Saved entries
──────────

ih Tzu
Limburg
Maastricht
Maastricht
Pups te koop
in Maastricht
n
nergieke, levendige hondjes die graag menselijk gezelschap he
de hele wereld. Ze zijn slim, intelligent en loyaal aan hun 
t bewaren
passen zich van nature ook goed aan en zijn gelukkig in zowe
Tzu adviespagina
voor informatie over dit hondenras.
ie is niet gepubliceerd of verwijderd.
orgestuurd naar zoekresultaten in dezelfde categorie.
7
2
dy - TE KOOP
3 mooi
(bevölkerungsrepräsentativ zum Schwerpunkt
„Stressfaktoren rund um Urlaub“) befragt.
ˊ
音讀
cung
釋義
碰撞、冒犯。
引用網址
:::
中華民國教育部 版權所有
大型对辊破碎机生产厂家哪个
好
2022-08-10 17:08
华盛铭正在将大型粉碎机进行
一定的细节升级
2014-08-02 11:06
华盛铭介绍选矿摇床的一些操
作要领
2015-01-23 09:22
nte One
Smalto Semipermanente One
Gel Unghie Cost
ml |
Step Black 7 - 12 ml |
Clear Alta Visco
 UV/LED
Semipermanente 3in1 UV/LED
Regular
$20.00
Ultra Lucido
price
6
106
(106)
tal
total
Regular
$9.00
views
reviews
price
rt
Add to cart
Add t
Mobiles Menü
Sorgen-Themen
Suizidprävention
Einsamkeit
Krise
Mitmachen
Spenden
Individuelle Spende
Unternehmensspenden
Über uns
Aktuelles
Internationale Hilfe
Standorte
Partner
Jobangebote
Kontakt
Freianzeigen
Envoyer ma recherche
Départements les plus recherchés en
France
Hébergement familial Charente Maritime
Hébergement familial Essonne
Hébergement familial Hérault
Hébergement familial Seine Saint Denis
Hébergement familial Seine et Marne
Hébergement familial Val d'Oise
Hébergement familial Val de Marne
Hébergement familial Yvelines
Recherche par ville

──────────

> [Problem statement]
Please show, exactly as written, every line above that contains the word "familial".

> [Answer below]
Hébergement familial Charente Maritime
Hébergement familial Essonne
Hébergement familial Hérault
Hébergement familial Seine Saint Denis
Hébergement familial Seine et Marne
Hébergement familial Val d'Oise
Hébergement familial Val de Marne
Hébergement familial Yvelines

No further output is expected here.